Les marchés financiers adorent l'assouplissement monétaire sous toutes ses formes, mais il ne faut pas s'y tromper, il a son coté noir. Le prix des actifs est très largement manipulé - qu'il s'agisse des actions, des obligations, des actifs fixes ou circulants ou des devises. Cela fait que les épargnants sont punis, le coût du capital contenu et les prises de risques inconsidérées encouragées dans un contexte où les revenus ne progressent guère. C'est là un terrain miné pour des pays qui ont besoin urgent d'investissement pour stimuler la productivité. Cet environnement rappelle les excès en matière d'actifs financiers qui ont entraîné la crise financière mondiale de 2008-2009.

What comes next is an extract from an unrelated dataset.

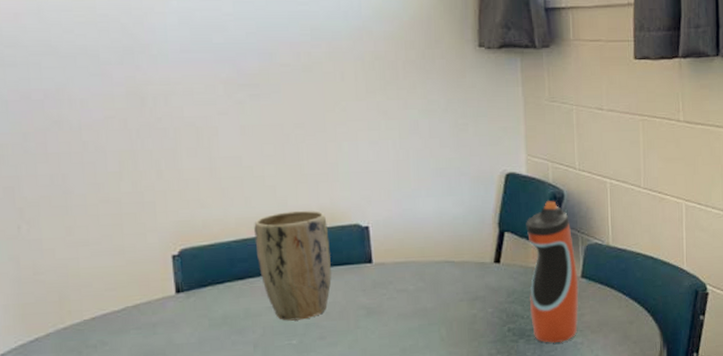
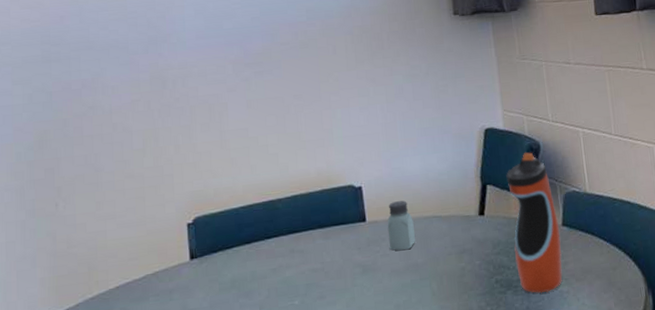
plant pot: present [254,210,332,321] -> none [259,174,329,282]
saltshaker: none [395,243,426,294] -> present [387,200,416,251]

Par ailleurs, des marchés des actifs en effervescence dans une période d'assouplissement monétaire extrême soulagent les autorités budgétaires de la pression d'agir. Ne pas tenir compte de l'une des leçons majeures (oui, c'est une leçon keynésienne) des années 1930 - à savoir que la politique budgétaire est le seul outil pour échapper au piège des liquidités - pourrait se transformer en tragédie. Les dirigeants des banques centrales veulent désespérément persuader l'opinion publique qu'ils savent ce qu'ils font. Rien n'est plus éloigné de la réalité.
S. S. R.
(Traduit de l'anglais par Patrice Horovitz)
*Chercheur principal à l'Institut Jackson des affaires internationales de l'Université de Yale et maître de conférences à l'école de gestion de Yale. Ancien président de Morgan Stanley Asie et économiste en chef de l'entreprise.